TEXTO DE ORIGEM
==============================
Já antes de 1950 existiam movimentos em que as Pcds começaram a se organizar e iniciar a busca de espaço e direitos. Foi uma luta solitária na tentativa de superação das mentalidades doloristas, pietistas e assistencialistas de reconhecimento do Ser Humano que somos, com sentimentos e desejos como todos. Com resistência e garra vamos avançando lentamente.

Para nossa reflexão e pretendendo maior sintonia com esse contexto, partilho a realidade que vivo como pessoa com deficiência.

Sou Salete Inês Milan, do Brasil. Estou com 55 anos de idade e a partir dos três anos começou minha deficiência. Usava botas ortopédicas, depois muletas, e a partir dos 20 anos estava em cadeira de rodas. Como nos anos 60 havia muitos casos de poliomielite, soube pelos médicos que meu caso era sequela de pólio. Foram muitas entradas e saídas do hospital para operações e tentativas de correção. Somente depois de nascer minha filha Luana (muito pequena apresentava as mesmas dificuldades motoras para se mover), descobri que minha deficiência não era de um diagnóstico de pólio, mas de uma enfermidade motora progressiva (Charcot Marie), que afeta os membros superiores e inferiores.
==============================
ITENS FORNECIDOS
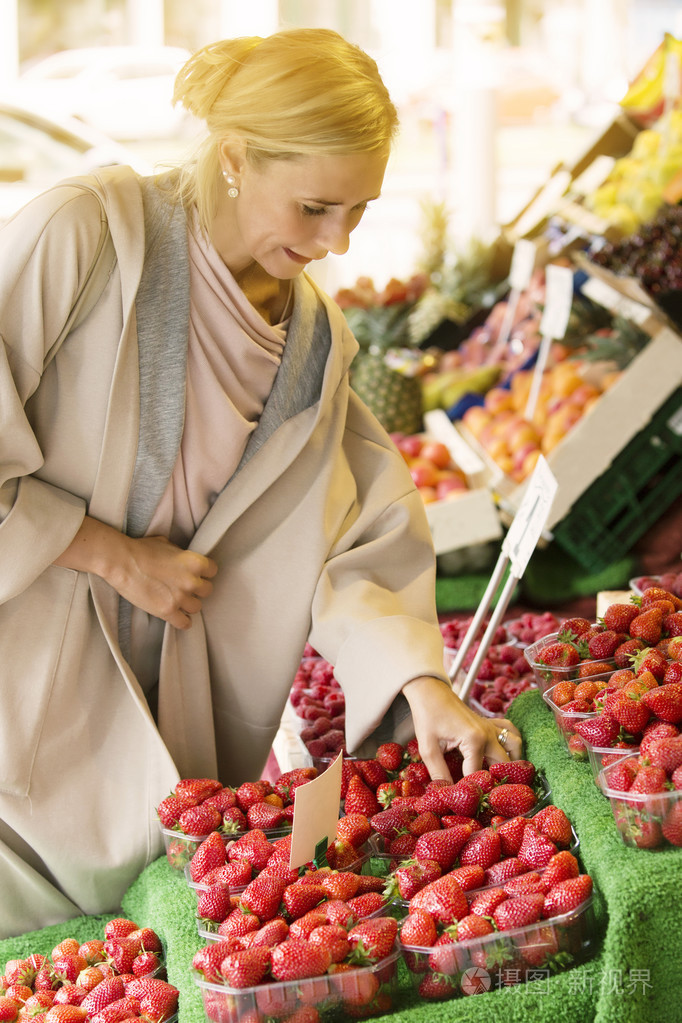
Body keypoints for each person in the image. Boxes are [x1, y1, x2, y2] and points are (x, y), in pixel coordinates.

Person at [0, 27, 521, 938]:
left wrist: (417, 682)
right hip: (23, 694)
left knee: (138, 959)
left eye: (359, 212)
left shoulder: (314, 341)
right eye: (317, 207)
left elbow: (354, 526)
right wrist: (111, 554)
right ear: (236, 158)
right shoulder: (83, 237)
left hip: (175, 724)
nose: (338, 243)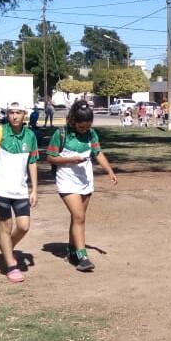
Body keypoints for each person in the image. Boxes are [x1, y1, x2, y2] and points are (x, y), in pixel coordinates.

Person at [46, 100, 117, 272]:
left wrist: (109, 170)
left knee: (78, 218)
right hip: (66, 180)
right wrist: (70, 159)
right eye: (81, 127)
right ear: (73, 121)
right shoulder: (61, 134)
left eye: (87, 127)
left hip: (85, 180)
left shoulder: (91, 134)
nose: (84, 130)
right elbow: (50, 157)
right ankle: (82, 257)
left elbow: (97, 152)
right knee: (79, 217)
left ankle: (71, 250)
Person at [0, 102, 39, 283]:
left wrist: (34, 189)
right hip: (0, 188)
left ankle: (6, 247)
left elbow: (33, 162)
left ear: (25, 115)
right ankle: (11, 266)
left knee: (23, 226)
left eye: (18, 113)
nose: (14, 116)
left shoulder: (30, 135)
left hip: (20, 189)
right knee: (6, 226)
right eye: (11, 112)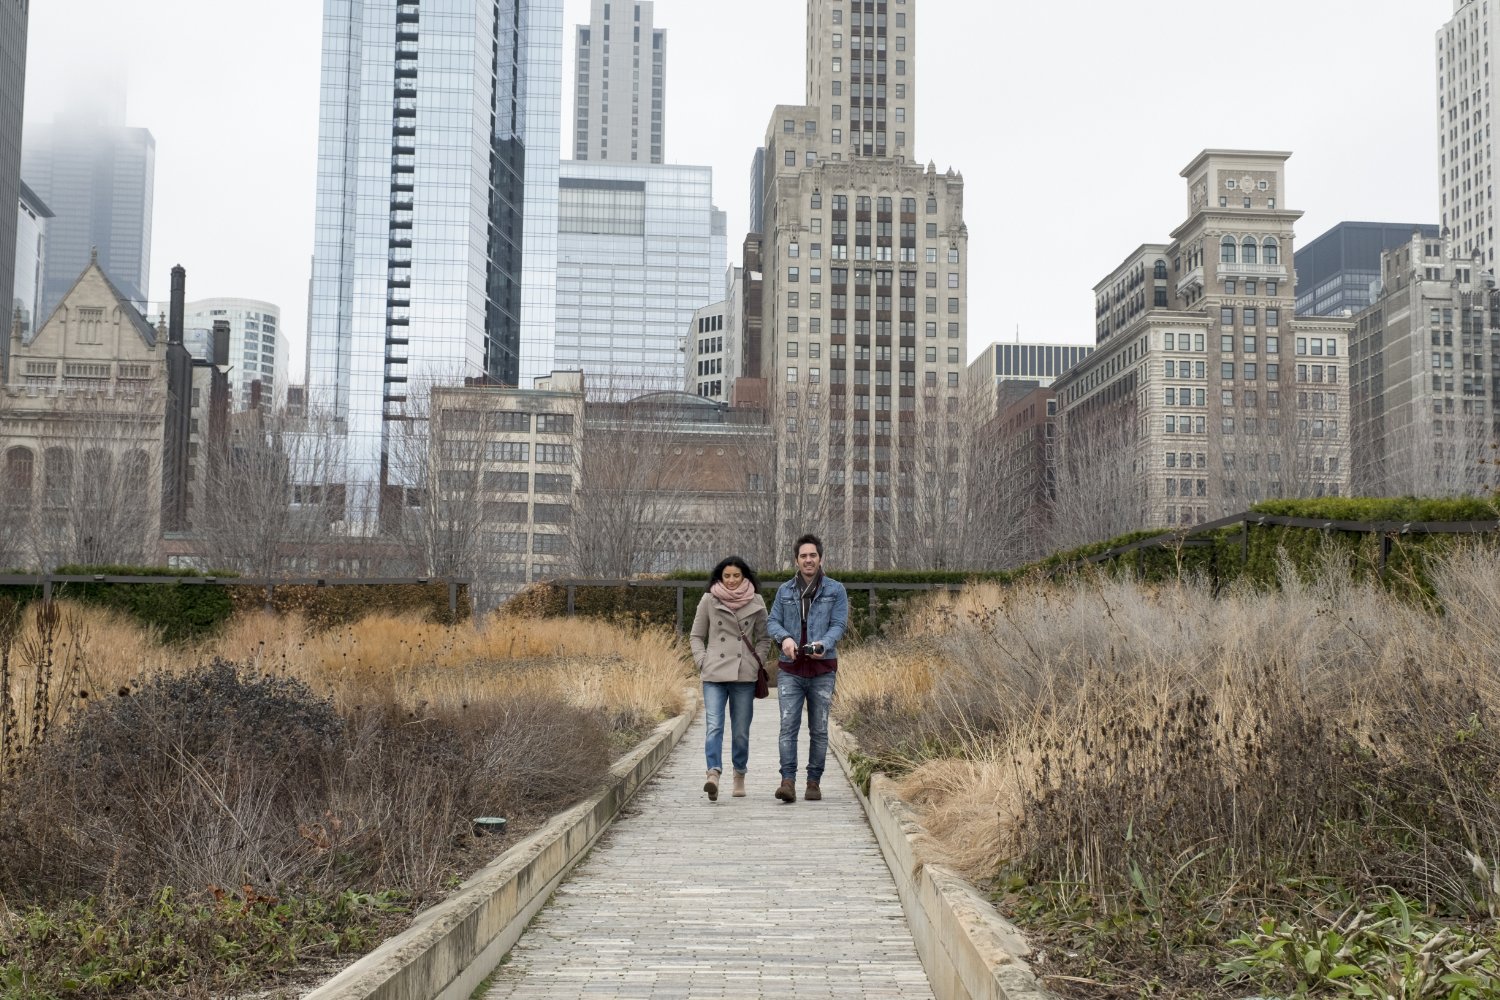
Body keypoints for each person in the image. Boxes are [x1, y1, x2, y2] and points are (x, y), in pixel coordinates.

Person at [765, 534, 848, 803]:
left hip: (823, 668)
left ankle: (814, 782)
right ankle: (787, 781)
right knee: (788, 726)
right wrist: (785, 638)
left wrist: (824, 643)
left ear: (820, 558)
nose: (808, 560)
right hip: (790, 669)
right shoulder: (784, 590)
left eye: (812, 555)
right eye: (803, 556)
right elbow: (772, 622)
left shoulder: (835, 590)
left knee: (819, 729)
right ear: (796, 560)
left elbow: (838, 624)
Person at [689, 555, 771, 801]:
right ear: (720, 577)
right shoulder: (708, 600)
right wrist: (703, 661)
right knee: (714, 725)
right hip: (714, 672)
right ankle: (713, 773)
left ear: (744, 576)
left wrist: (757, 662)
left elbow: (765, 638)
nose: (732, 580)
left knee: (740, 731)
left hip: (743, 674)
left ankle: (739, 774)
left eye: (736, 575)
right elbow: (695, 636)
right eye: (727, 576)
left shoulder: (756, 600)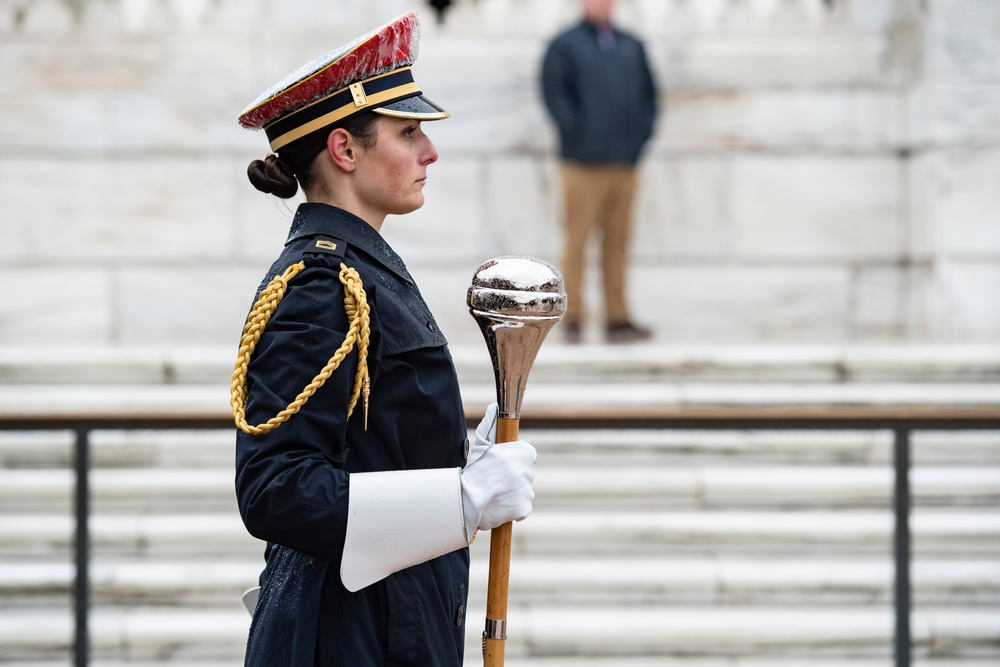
==============================
USANDO AS INFORMAÇÕES
**A.** Resuma em duas frases o texto sobre pessoas com deficiência.
**B.** Dê continuidade ao texto sobre pessoas com deficiência a partir do ponto em que ele termina.

RESPOSTAS POR TAREFA
**A.** Já antes de 1950 as pessoas com deficiência começaram a se organizar em busca de espaço e direitos, numa luta contra mentalidades doloristas, pietistas e assistencialistas que avança lentamente. Salete Inês Milan, do Brasil, conta que sua deficiência começou aos três anos e foi atribuída pelos médicos a sequela de pólio, mas, depois do nascimento da filha Luana, descobriu que se tratava de uma enfermidade motora progressiva (Charcot Marie).

**B.**
Com minha família vivíamos no campo e não havia recursos nem noção de caminhos para melhoras. Sempre tive o amor e o carinho de meus pais e irmãos, e não senti o peso de ser pessoa com deficiência.

Comecei a perceber-me diferente quando aos nove anos meu pai me mandou a um internato de monjas para ter acesso ao estudo. Nesse ambiente me senti diferente das demais, pois não conseguia acompanhar o ritmo de minhas companheiras, e era dispensada de distintas atividades, pois era a única com deficiência. Depois de três anos fui viver em uma clínica de reabilitação. Aí foi muito duro o confronto, ao conviver com as demais deficiências. Ao ver situações mais extremas e entrando na adolescência, naturalmente surgiram comparações, comentários, análises de feio e bonito etc.

A verdade é que, com ou sem deficiência, somos pessoas que sentimos, sonhamos e queremos viver. Há uma realidade externa e barreiras que vamos encontrando na estrutura física e social. Aprendi que se me fecho em mim mesma não encontro alegria, e a realidade me sufoca.

Quando nasceu minha filha e apareceu a deficiência dela, descobri que minha deficiência é fruto de uma enfermidade hereditária. Com isso passei a uma etapa de sentimento de culpa. Voltaram os questionamentos dos motivos. “Justamente comigo e não com os demais?”, “minha filha e eu?”...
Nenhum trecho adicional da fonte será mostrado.